Untuk diketahui, kain endek merupakan budaya turun-temurun masyarakat Bali sejak masa pemerintahan Raja Dalem Waturenggong. Beliau merupakan pemimpin sebuah kerajaan bernama Gelgel yang memerintah pada 1480-1550. Kerajaan ini terletak di Gelgel, Klungkung, Bali, dilansir dari situs resmi Desa Kampung Gelgel.
Sementara itu, menurut situs Warisan Budaya Takbenda Indonesia Kemdikbud, kebudayaan tenun di Bali sudah dikenal sejak masa prasejarah. Adapun kebudayaan tenun endek ini diperkirakan muncul sejak abad ke-8 Masehi, sebagaimana yang tercatat pada kamus oleh Van Der Tuuk.
Kain endek Bali memiliki beragam motif khas dengan desain yang disadur dari benda-benda di sekitarnya. Penyatuan pola dari benang lungsi dan pakan menjadikannya sangat istimewa serta punya daya tarik tersendiri. Sebagai bentuk perlindungan dari produksi kain asli tenun endek, Gubernur Bali 2018-2023 juga menetapkan peraturan yang menyatakan bahwa Kain Tenun Endek Bali hanya boleh diproduksi secara tradisional oleh perajin lokal masyarakat Bali, dan tidak boleh lagi diproduksi oleh pihak lain di luar Bali.
Sejak dikeluarkannya Hak Kekayaan Intelektual Komunal Endek Bali, sudah menjadi harga mati bagi masyarakat Bali yang memiliki hak penuh guna pelestarian dan pengembangan endek.

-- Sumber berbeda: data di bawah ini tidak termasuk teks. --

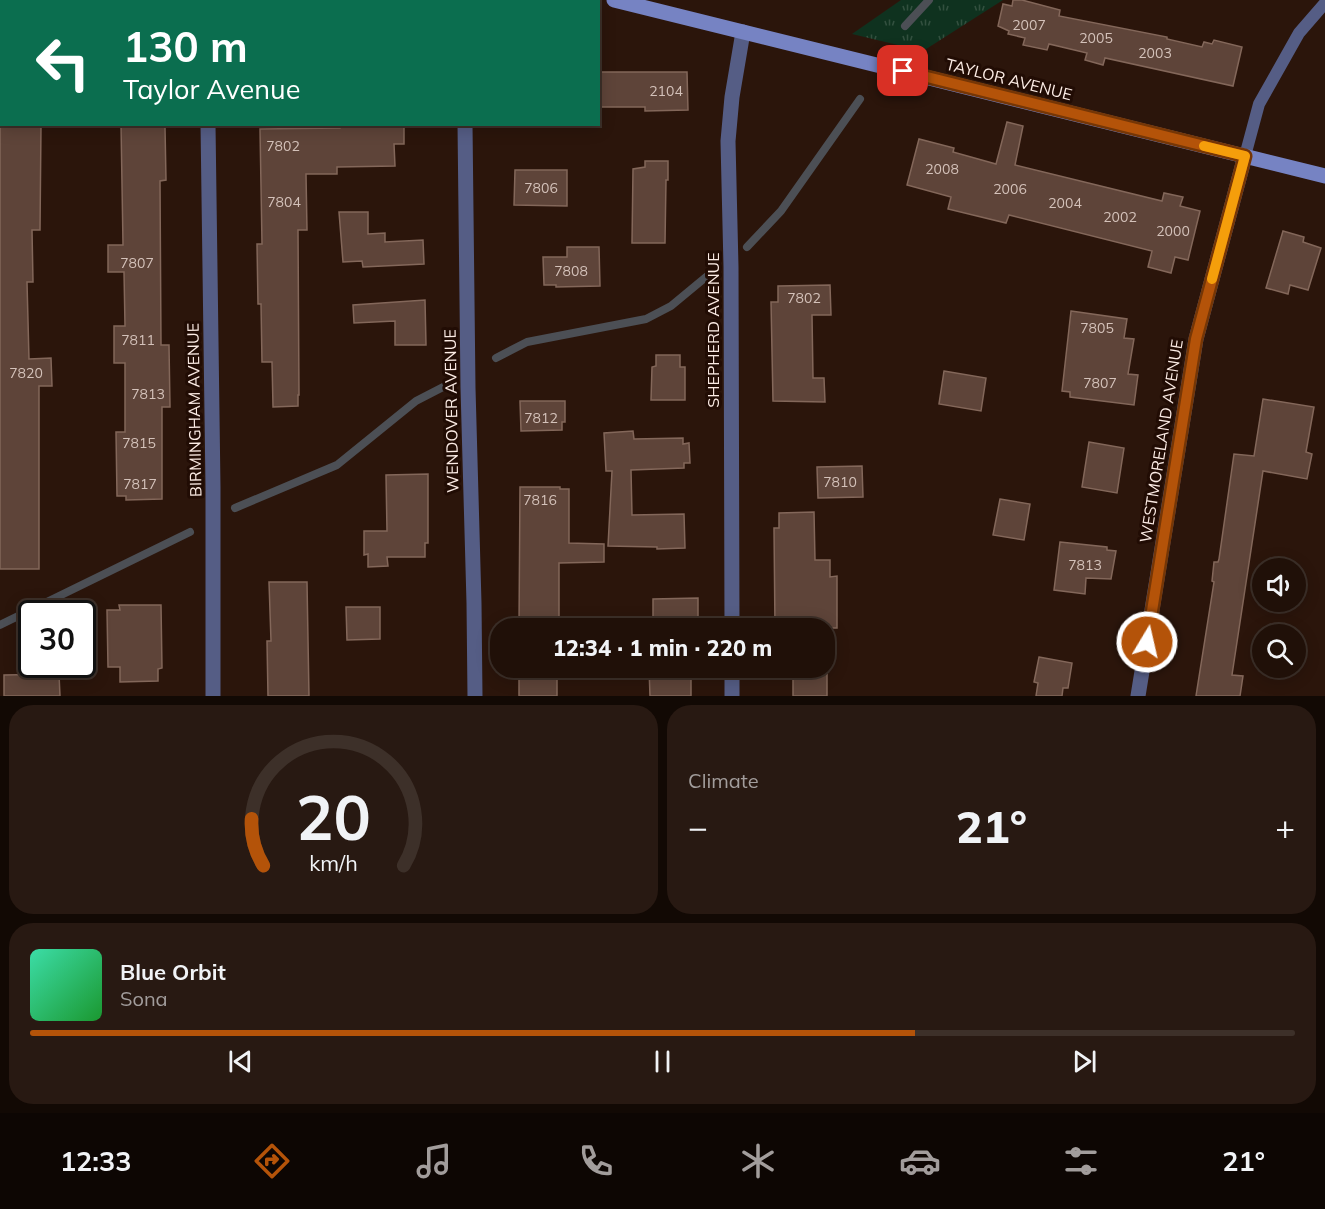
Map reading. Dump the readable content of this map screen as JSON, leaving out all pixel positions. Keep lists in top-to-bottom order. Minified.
{"streets":{"main road":["TAYLOR AVENUE"],"street":["SHEPHERD AVENUE","BIRMINGHAM AVENUE","WENDOVER AVENUE","WESTMORELAND AVENUE"]},"crossings":[["TAYLOR AVENUE","SHEPHERD AVENUE"],["TAYLOR AVENUE","WESTMORELAND AVENUE"]],"house_numbers":["2007","2005","2003","2104","7802","2008","7806","2006","7804","2004","2002","2000","7807","7808","7802","7805","7811","7820","7807","7813","7812","7815","7810","7817","7816","7813"],"page":{"turn":["130 m","Taylor Avenue"],"limit":"30","trip":"12:34 · 1 min · 220 m","tile":"Climate","heat":["−","21°","+"],"song":["Blue Orbit","Sona"],"tabs":["12:33","21°"],"gauge":["20","km/h"]}}
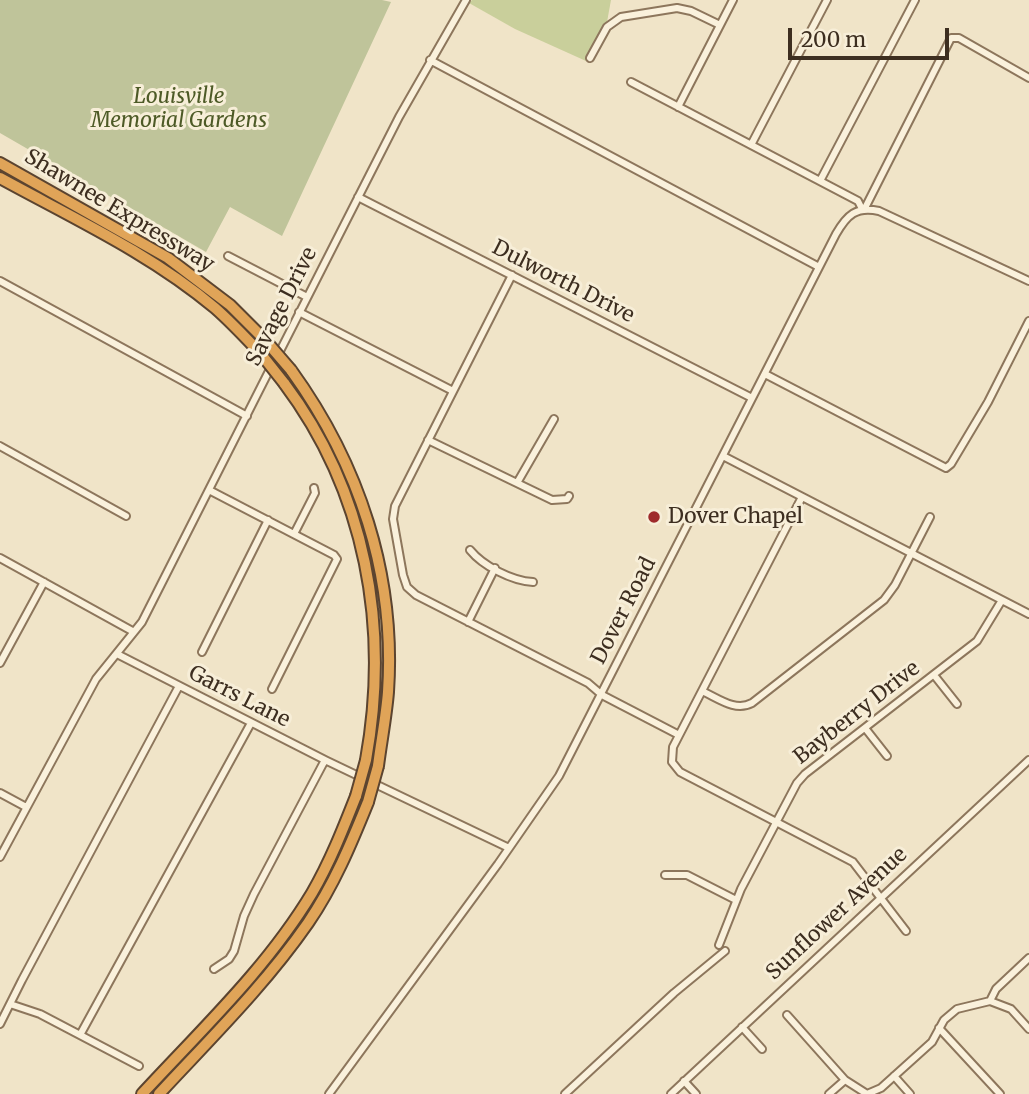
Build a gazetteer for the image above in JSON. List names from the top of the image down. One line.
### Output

Produksi kain endek yang sudah menjadi ciri khas Bali harus dikembalikan ke Bali, begitupun generasi muda Bali sebagai penerus masa depan, jangan hanya tinggal diam dan hidup dalam zona nyaman. Yang Punya bakat dan talenta menenun jadilah penenun, agar endek asli Bali tidak diambil oleh daerah lain sehingga merugikan Bali.
Selain itu, agar eksistensi kain ini tetap terjaga, maka sudah saatnya tanggung jawab bersama untuk melestarikan warisan turun temurun ini. Kalau bukan krama Bali, siapa lagi?.
Penulis merupakan seorang Akademisi/mantan wartawan.